PROMPT -
All records must be quoted exactly. Omit the pictures.

DATA IN THIS EXERCISE -
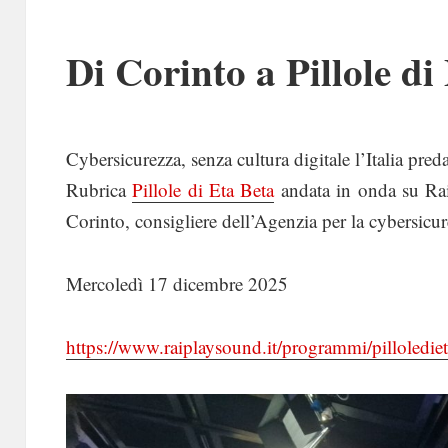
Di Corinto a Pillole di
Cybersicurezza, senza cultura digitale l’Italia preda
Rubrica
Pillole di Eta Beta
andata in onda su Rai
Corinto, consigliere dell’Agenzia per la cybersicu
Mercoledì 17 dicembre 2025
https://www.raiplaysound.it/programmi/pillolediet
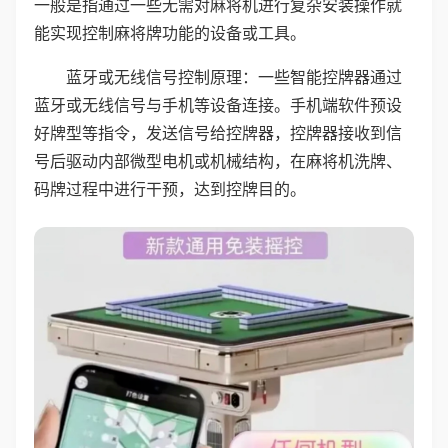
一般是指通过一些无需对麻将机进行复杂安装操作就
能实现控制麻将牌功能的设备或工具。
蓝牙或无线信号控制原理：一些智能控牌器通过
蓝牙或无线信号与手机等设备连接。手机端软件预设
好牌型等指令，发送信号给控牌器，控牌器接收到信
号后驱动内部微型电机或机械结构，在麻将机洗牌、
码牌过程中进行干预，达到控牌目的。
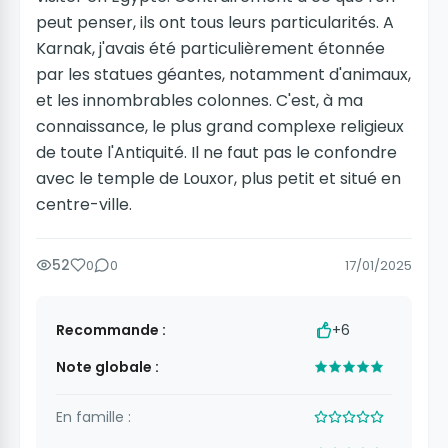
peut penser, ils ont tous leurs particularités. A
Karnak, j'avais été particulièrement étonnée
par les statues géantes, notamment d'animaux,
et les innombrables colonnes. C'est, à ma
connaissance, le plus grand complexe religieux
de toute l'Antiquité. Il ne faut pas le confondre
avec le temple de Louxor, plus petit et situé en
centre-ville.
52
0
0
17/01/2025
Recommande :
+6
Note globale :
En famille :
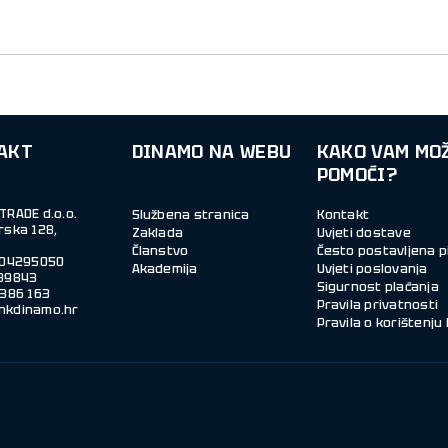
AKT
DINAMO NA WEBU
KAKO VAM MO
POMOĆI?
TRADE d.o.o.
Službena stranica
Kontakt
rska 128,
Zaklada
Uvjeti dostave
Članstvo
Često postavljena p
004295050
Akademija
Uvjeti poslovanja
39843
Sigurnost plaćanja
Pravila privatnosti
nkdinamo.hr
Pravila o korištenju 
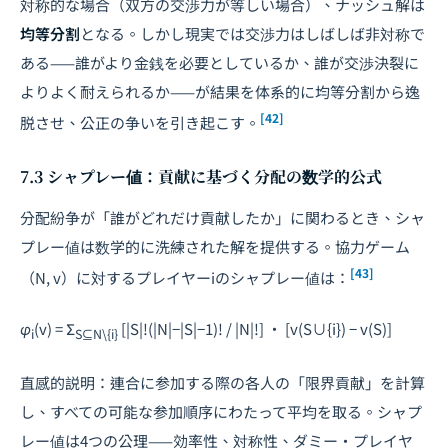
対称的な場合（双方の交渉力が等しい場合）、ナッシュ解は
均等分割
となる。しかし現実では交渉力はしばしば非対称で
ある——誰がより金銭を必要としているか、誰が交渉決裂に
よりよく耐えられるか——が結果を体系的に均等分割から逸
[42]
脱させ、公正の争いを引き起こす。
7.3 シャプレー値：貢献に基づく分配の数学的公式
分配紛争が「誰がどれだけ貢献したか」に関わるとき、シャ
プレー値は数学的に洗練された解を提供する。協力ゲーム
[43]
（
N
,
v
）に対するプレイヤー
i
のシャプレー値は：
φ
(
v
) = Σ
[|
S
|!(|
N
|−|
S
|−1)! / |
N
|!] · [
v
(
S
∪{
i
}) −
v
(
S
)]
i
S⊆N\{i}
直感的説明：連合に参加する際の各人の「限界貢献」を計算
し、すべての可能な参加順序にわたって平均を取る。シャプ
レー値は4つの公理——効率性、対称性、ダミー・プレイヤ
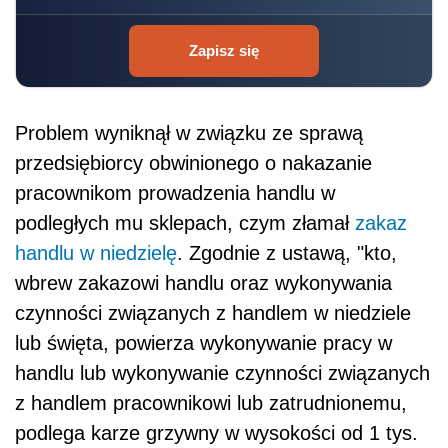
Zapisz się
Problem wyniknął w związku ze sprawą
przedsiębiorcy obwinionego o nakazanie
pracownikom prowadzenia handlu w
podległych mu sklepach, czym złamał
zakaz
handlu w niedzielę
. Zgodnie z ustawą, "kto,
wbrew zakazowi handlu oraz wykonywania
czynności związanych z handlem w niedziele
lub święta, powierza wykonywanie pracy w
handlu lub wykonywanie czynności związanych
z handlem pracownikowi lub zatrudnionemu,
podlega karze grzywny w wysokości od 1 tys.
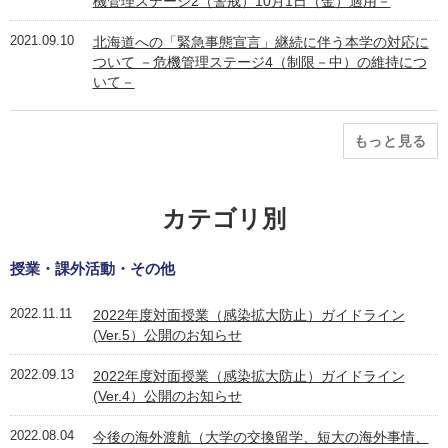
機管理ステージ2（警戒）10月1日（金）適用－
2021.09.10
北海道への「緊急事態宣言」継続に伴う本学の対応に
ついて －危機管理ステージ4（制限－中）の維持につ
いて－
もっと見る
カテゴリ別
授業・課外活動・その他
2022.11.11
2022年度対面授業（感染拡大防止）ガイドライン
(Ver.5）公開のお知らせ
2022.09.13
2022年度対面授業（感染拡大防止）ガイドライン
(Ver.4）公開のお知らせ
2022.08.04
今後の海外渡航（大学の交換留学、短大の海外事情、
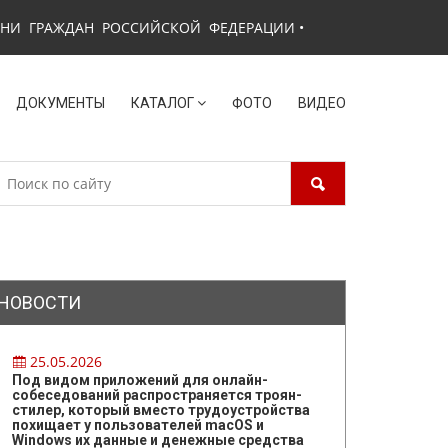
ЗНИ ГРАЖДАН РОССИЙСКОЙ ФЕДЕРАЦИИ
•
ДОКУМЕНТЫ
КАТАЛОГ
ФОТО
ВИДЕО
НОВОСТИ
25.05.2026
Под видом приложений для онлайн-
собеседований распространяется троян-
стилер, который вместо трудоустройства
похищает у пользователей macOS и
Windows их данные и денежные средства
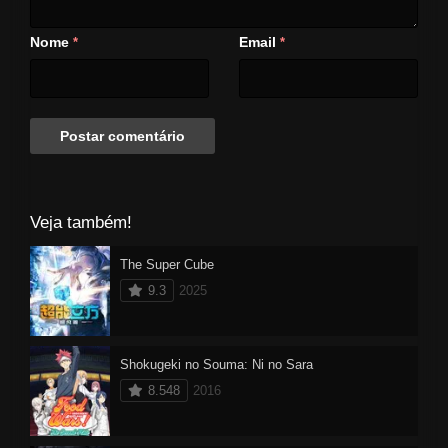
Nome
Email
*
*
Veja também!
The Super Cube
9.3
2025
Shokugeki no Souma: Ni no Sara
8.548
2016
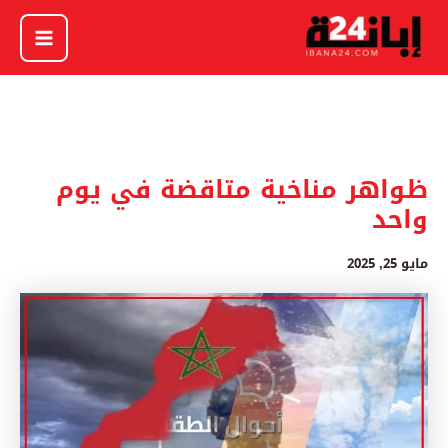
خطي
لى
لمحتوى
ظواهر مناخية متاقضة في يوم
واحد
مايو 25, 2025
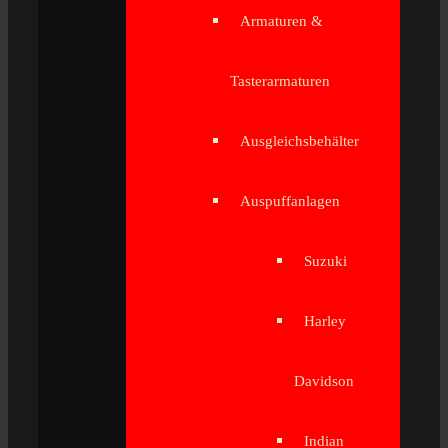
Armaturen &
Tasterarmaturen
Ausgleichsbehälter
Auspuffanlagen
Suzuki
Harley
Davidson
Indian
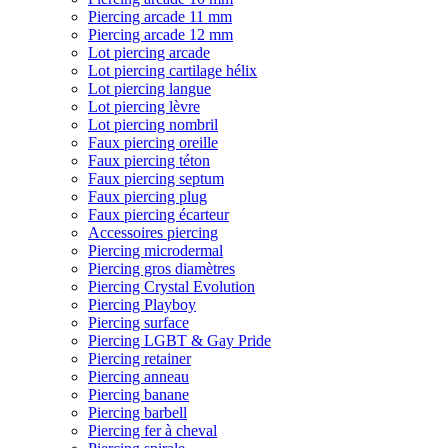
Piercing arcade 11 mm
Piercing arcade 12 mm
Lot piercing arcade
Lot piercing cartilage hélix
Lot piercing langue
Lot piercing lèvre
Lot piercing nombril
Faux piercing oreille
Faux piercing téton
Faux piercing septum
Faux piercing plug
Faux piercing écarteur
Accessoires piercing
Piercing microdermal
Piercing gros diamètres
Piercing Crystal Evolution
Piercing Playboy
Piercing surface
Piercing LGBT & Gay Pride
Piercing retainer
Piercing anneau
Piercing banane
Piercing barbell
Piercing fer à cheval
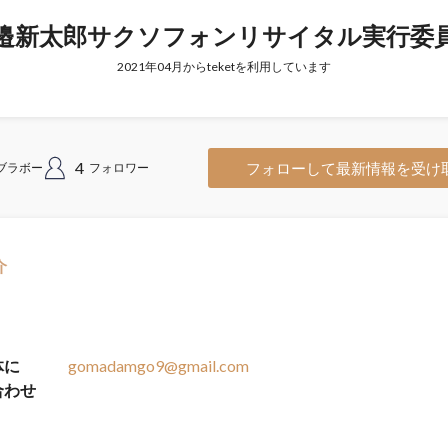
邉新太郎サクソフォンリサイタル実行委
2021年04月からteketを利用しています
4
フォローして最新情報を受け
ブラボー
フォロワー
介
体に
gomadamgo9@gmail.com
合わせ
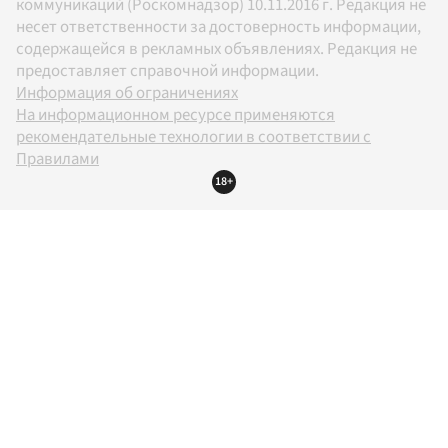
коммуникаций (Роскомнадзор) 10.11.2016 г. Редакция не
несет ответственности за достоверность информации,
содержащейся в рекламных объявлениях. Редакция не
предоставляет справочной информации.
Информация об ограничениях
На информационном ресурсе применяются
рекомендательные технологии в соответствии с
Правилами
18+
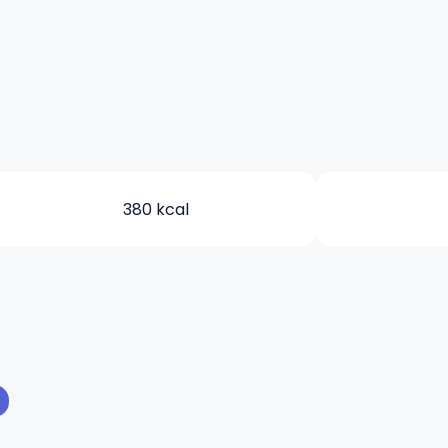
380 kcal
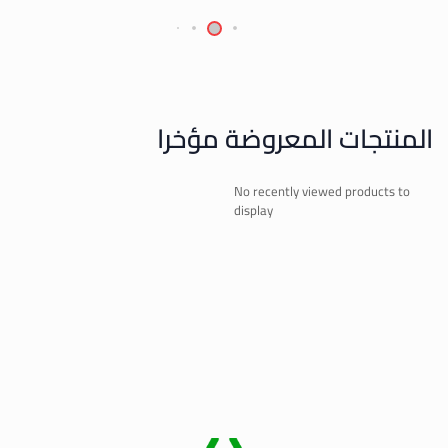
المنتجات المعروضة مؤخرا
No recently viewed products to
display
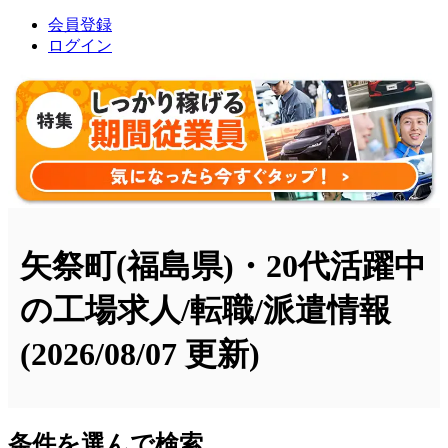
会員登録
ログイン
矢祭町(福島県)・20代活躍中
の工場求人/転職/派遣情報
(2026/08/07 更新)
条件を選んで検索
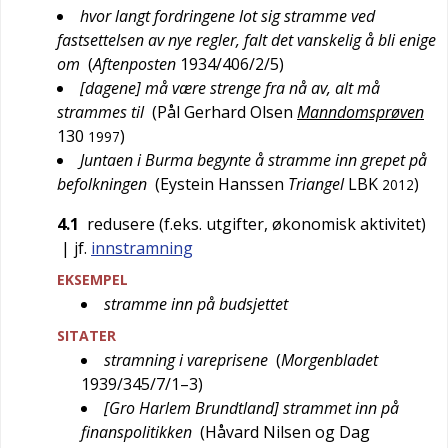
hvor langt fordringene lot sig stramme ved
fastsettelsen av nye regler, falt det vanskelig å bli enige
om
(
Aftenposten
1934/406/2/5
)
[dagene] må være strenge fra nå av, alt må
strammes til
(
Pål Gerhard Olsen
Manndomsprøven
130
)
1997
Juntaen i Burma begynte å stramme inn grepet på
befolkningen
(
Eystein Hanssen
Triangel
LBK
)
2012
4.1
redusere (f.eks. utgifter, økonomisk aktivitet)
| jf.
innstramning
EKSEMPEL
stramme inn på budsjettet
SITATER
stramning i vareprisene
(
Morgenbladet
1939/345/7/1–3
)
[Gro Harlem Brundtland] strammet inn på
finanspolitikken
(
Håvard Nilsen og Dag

SOLUTION TO THIS EXERCISE -
Di Corinto a Pillole di
Cybersicurezza, senza cultura digitale l’Italia preda
Rubrica
Pillole di Eta Beta
andata in onda su Rai
Corinto, consigliere dell’Agenzia per la cybersicu
Mercoledì 17 dicembre 2025
https://www.raiplaysound.it/programmi/pillolediet
一般是指通过一些无需对麻将机进行复杂安装操作就
能实现控制麻将牌功能的设备或工具。
蓝牙或无线信号控制原理：一些智能控牌器通过
蓝牙或无线信号与手机等设备连接。手机端软件预设
好牌型等指令，发送信号给控牌器，控牌器接收到信
号后驱动内部微型电机或机械结构，在麻将机洗牌、
码牌过程中进行干预，达到控牌目的。
peut penser, ils ont tous leurs particularités. A
Karnak, j'avais été particulièrement étonnée
par les statues géantes, notamment d'animaux,
et les innombrables colonnes. C'est, à ma
connaissance, le plus grand complexe religieux
de toute l'Antiquité. Il ne faut pas le confondre
avec le temple de Louxor, plus petit et situé en
centre-ville.
52
0
0
17/01/2025
Recommande :
+6
Note globale :
En famille :
AKT
DINAMO NA WEBU
KAKO VAM MO
POMOĆI?
TRADE d.o.o.
Službena stranica
Kontakt
rska 128,
Zaklada
Uvjeti dostave
Članstvo
Često postavljena p
004295050
Akademija
Uvjeti poslovanja
39843
Sigurnost plaćanja
Pravila privatnosti
nkdinamo.hr
Pravila o korištenju 
対称的な場合（双方の交渉力が等しい場合）、ナッシュ解は
均等分割
となる。しかし現実では交渉力はしばしば非対称で
ある——誰がより金銭を必要としているか、誰が交渉決裂に
よりよく耐えられるか——が結果を体系的に均等分割から逸
[42]
脱させ、公正の争いを引き起こす。
7.3 シャプレー値：貢献に基づく分配の数学的公式
分配紛争が「誰がどれだけ貢献したか」に関わるとき、シャ
プレー値は数学的に洗練された解を提供する。協力ゲーム
[43]
（
N
,
v
）に対するプレイヤー
i
のシャプレー値は：
φ
(
v
) = Σ
[|
S
|!(|
N
|−|
S
|−1)! / |
N
|!] · [
v
(
S
∪{
i
}) −
v
(
S
)]
i
S⊆N\{i}
直感的説明：連合に参加する際の各人の「限界貢献」を計算
し、すべての可能な参加順序にわたって平均を取る。シャプ
レー値は4つの公理——効率性、対称性、ダミー・プレイヤ
Zapisz się
Problem wyniknął w związku ze sprawą
przedsiębiorcy obwinionego o nakazanie
pracownikom prowadzenia handlu w
podległych mu sklepach, czym złamał
zakaz
handlu w niedzielę
. Zgodnie z ustawą, "kto,
wbrew zakazowi handlu oraz wykonywania
czynności związanych z handlem w niedziele
lub święta, powierza wykonywanie pracy w
handlu lub wykonywanie czynności związanych
z handlem pracownikowi lub zatrudnionemu,
podlega karze grzywny w wysokości od 1 tys.
機管理ステージ2（警戒）10月1日（金）適用－
2021.09.10
北海道への「緊急事態宣言」継続に伴う本学の対応に
ついて －危機管理ステージ4（制限－中）の維持につ
いて－
もっと見る
カテゴリ別
授業・課外活動・その他
2022.11.11
2022年度対面授業（感染拡大防止）ガイドライン
(Ver.5）公開のお知らせ
2022.09.13
2022年度対面授業（感染拡大防止）ガイドライン
(Ver.4）公開のお知らせ
2022.08.04
今後の海外渡航（大学の交換留学、短大の海外事情、
ЗНИ ГРАЖДАН РОССИЙСКОЙ ФЕДЕРАЦИИ
•
ДОКУМЕНТЫ
КАТАЛОГ
ФОТО
ВИДЕО
НОВОСТИ
25.05.2026
Под видом приложений для онлайн-
собеседований распространяется троян-
стилер, который вместо трудоустройства
похищает у пользователей macOS и
Windows их данные и денежные средства
Nome
Email
*
*
Veja também!
The Super Cube
9.3
2025
Shokugeki no Souma: Ni no Sara
8.548
2016
خطي
لى
لمحتوى
ظواهر مناخية متاقضة في يوم
واحد
مايو 25, 2025
Armaturen &
Tasterarmaturen
Ausgleichsbehälter
Auspuffanlagen
Suzuki
Harley
Davidson
Indian
Piercing arcade 11 mm
Piercing arcade 12 mm
Lot piercing arcade
Lot piercing cartilage hélix
Lot piercing langue
Lot piercing lèvre
Lot piercing nombril
Faux piercing oreille
Faux piercing téton
Faux piercing septum
Faux piercing plug
Faux piercing écarteur
Accessoires piercing
Piercing microdermal
Piercing gros diamètres
Piercing Crystal Evolution
Piercing Playboy
Piercing surface
Piercing LGBT & Gay Pride
Piercing retainer
Piercing anneau
Piercing banane
Piercing barbell
Piercing fer à cheval
邉新太郎サクソフォンリサイタル実行委
2021年04月からteketを利用しています
4
フォローして最新情報を受け
ブラボー
フォロワー
介
体に
gomadamgo9@gmail.com
合わせ
коммуникаций (Роскомнадзор) 10.11.2016 г. Редакция не
несет ответственности за достоверность информации,
содержащейся в рекламных объявлениях. Редакция не
предоставляет справочной информации.
Информация об ограничениях
На информационном ресурсе применяются
рекомендательные технологии в соответствии с
Правилами
18+
380 kcal
المنتجات المعروضة مؤخرا
No recently viewed products to
display
会員登録
ログイン
矢祭町(福島県)・20代活躍中
の工場求人/転職/派遣情報
(2026/08/07 更新)
条件を選んで検索
hvor langt fordringene lot sig stramme ved
fastsettelsen av nye regler, falt det vanskelig å bli enige
om
(
Aftenposten
1934/406/2/5
)
[dagene] må være strenge fra nå av, alt må
strammes til
(
Pål Gerhard Olsen
Manndomsprøven
130
)
1997
Juntaen i Burma begynte å stramme inn grepet på
befolkningen
(
Eystein Hanssen
Triangel
LBK
)
2012
4.1
redusere (f.eks. utgifter, økonomisk aktivitet)
| jf.
innstramning
EKSEMPEL
stramme inn på budsjettet
SITATER
stramning i vareprisene
(
Morgenbladet
1939/345/7/1–3
)
[Gro Harlem Brundtland] strammet inn på
finanspolitikken
(
Håvard Nilsen og Dag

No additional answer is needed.